Sugar Sammy : L'illustre inconnu
Lorsque Sugar Sammy se promène à Montréal, un curieux phénomène se produit. Quand l’humoriste est dans l’ouest de la ville, les gens s’arrêtent pour lui demander des autographes, mais dès qu’il franchit le boulevard Saint-Laurent et qu’il se retrouve sur la rue Saint-Denis, c’est l’anonymat complet!

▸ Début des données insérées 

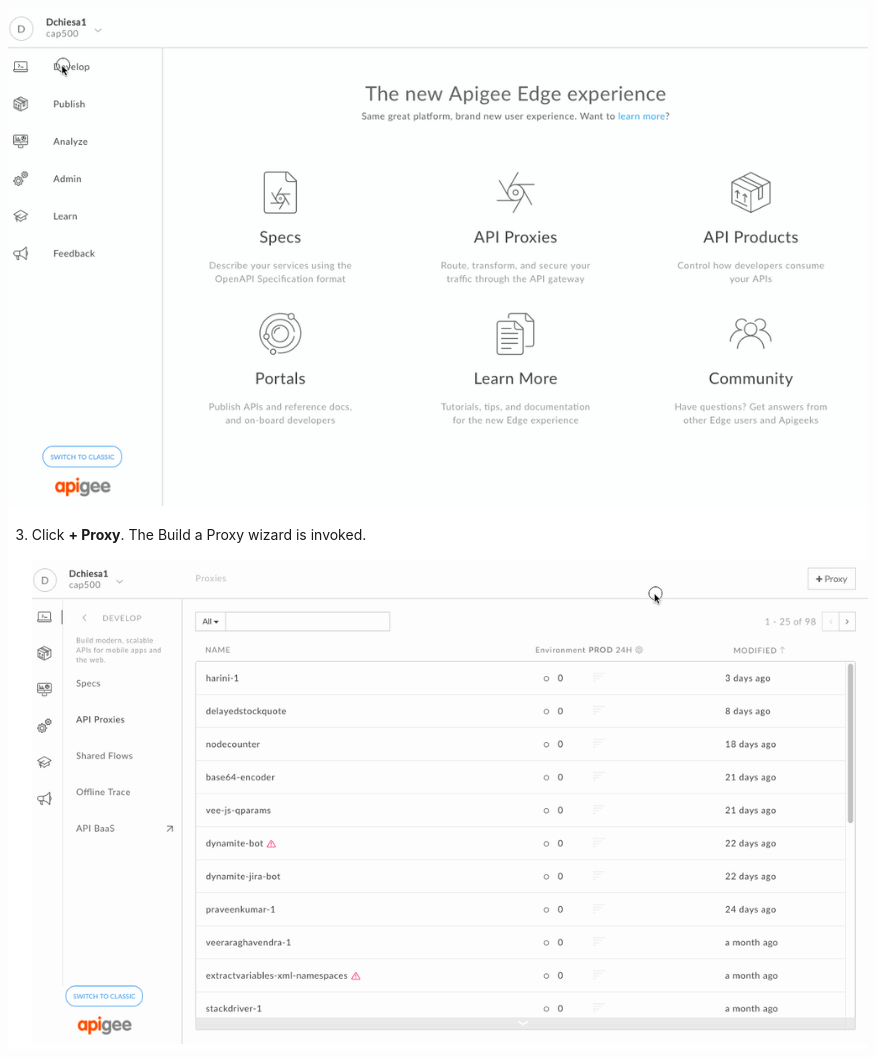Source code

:    ![](./media/Develop-Proxies.gif)

3. Click **+ Proxy**. The Build a Proxy wizard is invoked.

   ![](./media/Plus-New-Proxy.gif)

C’est que le comique est une véritable vedette au Canada anglais et un peu partout dans le monde. À Hong Kong, à Dubaï et en Afrique du Sud, on se l’arrache. Aux États-Unis, il peut encore prendre le métro à New York incognito – quoique sa popularité est grandissante là-bas -, mais en Afrique du Sud, il doit maintenant se déplacer avec un chauffeur et un garde du corps!
Mais le visage du Montréalais d’origine indienne – qui a grandi dans le quartier Côte-des-Neiges et qui est allé à l’école en français – pourrait bientôt devenir familier aux Québécois francophones.
Après avoir fait son premier numéro dans la langue de Molière au Show raisonnable l’an passé et avoir participé au gala de François Morency cette année, Sugar Sammy commence tranquillement à chatouiller la rate des Québécois francophones.
«Le public francophone, c’est quelque chose de nouveau et ça m’excite beaucoup, confie le jeune homme de 33 ans. Ici, je fais encore partie de la relève, alors ça me donne des papillons dans l’estomac. C’est un défi pour moi d’arriver avec mon style, qui est vraiment américain et de faire rire les Québécois francophones, surtout avec les sujets que j’aborde. Je parle du référendum, du racisme, mais j’aborde ça sous un angle différent. Je donne l’avis d’un fédéraliste anglophone d’origine indienne bilingue!»
Montréal multiethnique
Sugar Sammy, de son vrai nom Sam Khullar, tient à souligner que ce qu’il a connu est très différent de ce que peuvent avoir vécu Rachid Badouri et Anthony Kavanagh, qui ont tous deux été élévés en banlieue de Montréal, et qui – même s’ils font des blagues sur leur couleur de peau – n’ont pas grandi en marge de la société québécoise comme lui.
«J’ai été à l’école la plus multiethnique de la ville, rappelle-t-il. J’ai toujours senti qu’il y avait un froid entre ma culture indienne et la culture québécoise. Les jeunes avec qui j’ai grandi, les Indiens, les Haïtiens et les Latinos, et moi, on se sentait toujours exclus. Il n’y avait pas de pont qui reliait nos cultures.»
Sans aller jusqu’à penser que son humour pourrait aider à créer des ponts entre les cultures, Sugar Sammy a bien intention de montrer un autre côté de la médaille.
Ses blagues sur les minorités visibles, il les fait un peu partout sur la planète, sans jamais oublier de faire part au public de son amour pour Montréal, «sa» ville.
«Chaque fois que je joue à l’étranger, je vante Montréal, assure-t-il. Je devrais demander un chèque au ministère du Tourisme!»
Sugar Sammy ira parler de notre belle métropole multiculturelle pour la première fois en Inde au mois de septembre, avant de retourner courtiser les Américains, chez qui il a déjà assuré la première partie de Dave Chapelle.
Avant le grand départ, le globe-trotter animera deux soirées, dans le cadre du Zoofest, dédiées à la relève anglophone.